The circumstances of the §241a case gave rise to a further conviction in September 1997, this time accompanied by a DM 1,320 fine. Schnur was found guilty of having disrespected a judge whom he had accused of antisemitic acts in the course of heated pleadings. Between 1990 and 2000, there were also criminal cases involving allegations of financial misconduct. By the turn of the century, Schnur was living in diminished circumstances with his latest wife and their two-year-old son in a poorly maintained "grey villa" in the Hessenwinkel district on the eastern edge of Berlin. At this stage he was describing himself as an investments and projects consultant, although according to one unsympathetic journalist his only client was a family in Niedergörsdorf who were committed to creating Europe's largest museum of agricultural machinery.
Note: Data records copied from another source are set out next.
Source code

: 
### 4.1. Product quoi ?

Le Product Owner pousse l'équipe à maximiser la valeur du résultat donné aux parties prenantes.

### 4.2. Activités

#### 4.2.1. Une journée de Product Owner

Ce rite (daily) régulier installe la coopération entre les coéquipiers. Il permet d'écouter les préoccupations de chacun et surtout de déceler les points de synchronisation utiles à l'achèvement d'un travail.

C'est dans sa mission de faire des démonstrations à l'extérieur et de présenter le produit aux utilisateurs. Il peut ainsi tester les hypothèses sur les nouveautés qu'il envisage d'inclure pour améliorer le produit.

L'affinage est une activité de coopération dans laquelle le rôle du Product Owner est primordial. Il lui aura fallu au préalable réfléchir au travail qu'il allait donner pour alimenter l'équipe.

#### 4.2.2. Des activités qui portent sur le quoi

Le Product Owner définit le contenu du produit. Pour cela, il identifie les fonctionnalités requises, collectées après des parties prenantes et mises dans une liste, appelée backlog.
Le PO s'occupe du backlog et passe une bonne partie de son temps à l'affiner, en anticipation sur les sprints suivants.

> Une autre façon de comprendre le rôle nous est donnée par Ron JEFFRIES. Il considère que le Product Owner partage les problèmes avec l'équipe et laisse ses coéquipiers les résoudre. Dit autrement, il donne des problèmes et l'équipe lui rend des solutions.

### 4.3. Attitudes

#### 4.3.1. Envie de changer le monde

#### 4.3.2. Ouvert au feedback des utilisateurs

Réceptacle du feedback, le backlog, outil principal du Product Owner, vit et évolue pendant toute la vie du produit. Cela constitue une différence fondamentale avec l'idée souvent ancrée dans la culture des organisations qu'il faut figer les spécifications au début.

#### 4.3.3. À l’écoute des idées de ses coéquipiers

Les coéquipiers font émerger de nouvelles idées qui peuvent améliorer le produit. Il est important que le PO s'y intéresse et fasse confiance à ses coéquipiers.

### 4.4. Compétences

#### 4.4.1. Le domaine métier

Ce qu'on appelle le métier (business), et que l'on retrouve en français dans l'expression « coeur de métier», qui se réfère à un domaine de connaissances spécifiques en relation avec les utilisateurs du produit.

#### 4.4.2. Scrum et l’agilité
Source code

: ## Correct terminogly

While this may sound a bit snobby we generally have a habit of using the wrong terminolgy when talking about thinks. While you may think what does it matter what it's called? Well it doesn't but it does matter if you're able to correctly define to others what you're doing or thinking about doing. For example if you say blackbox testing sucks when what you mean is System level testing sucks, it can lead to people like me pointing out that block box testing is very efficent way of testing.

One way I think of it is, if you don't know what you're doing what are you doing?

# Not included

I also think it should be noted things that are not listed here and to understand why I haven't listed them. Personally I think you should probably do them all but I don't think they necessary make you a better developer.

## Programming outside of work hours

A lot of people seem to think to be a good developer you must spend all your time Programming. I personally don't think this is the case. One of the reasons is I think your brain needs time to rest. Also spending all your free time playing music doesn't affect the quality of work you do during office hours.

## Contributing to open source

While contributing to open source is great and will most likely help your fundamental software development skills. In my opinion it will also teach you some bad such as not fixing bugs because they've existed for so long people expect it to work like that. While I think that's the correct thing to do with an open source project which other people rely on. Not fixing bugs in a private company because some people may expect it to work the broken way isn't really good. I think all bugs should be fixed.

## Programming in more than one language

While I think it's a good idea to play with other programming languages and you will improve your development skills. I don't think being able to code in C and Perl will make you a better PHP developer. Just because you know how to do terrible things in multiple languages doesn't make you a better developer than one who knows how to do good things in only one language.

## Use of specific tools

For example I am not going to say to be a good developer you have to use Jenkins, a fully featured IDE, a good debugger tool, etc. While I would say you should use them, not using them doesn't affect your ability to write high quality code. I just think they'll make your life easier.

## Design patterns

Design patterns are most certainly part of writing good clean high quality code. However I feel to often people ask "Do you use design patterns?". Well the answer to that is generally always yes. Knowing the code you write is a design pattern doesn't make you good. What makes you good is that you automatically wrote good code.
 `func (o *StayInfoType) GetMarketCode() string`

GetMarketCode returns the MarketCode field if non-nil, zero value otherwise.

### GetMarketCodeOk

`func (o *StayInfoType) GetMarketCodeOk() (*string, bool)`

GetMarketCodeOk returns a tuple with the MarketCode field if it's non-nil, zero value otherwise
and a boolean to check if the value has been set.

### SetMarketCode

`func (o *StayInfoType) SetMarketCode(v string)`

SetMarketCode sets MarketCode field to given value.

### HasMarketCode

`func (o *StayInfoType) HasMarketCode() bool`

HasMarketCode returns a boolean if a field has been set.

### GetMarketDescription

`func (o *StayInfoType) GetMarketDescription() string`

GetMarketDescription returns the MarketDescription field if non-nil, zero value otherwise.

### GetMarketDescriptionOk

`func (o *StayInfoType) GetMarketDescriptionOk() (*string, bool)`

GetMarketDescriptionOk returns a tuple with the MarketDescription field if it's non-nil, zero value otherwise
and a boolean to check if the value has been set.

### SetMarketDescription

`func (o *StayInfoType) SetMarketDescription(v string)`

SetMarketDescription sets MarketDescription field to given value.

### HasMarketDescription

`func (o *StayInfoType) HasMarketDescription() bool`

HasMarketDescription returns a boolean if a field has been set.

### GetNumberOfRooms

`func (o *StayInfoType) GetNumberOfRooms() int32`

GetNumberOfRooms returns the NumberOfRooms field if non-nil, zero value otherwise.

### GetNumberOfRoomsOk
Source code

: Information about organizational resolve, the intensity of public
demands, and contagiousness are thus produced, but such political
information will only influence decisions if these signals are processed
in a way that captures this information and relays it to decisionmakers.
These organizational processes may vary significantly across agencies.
The consultancy was not proving lucrative. He had acquired the house in which he lived under complicated circumstances before reunification. More recently he had sold it to a cousin, from whom he was renting it, but he was still by now badly indebted. His new wife had been deeply shocked when he had told her about his former double life.

Most recently Schnur lived impoverished and withdrawn from the public in Vienna, Austria. He died of prostate cancer on January 16, 2016, in Wilhelminenspital.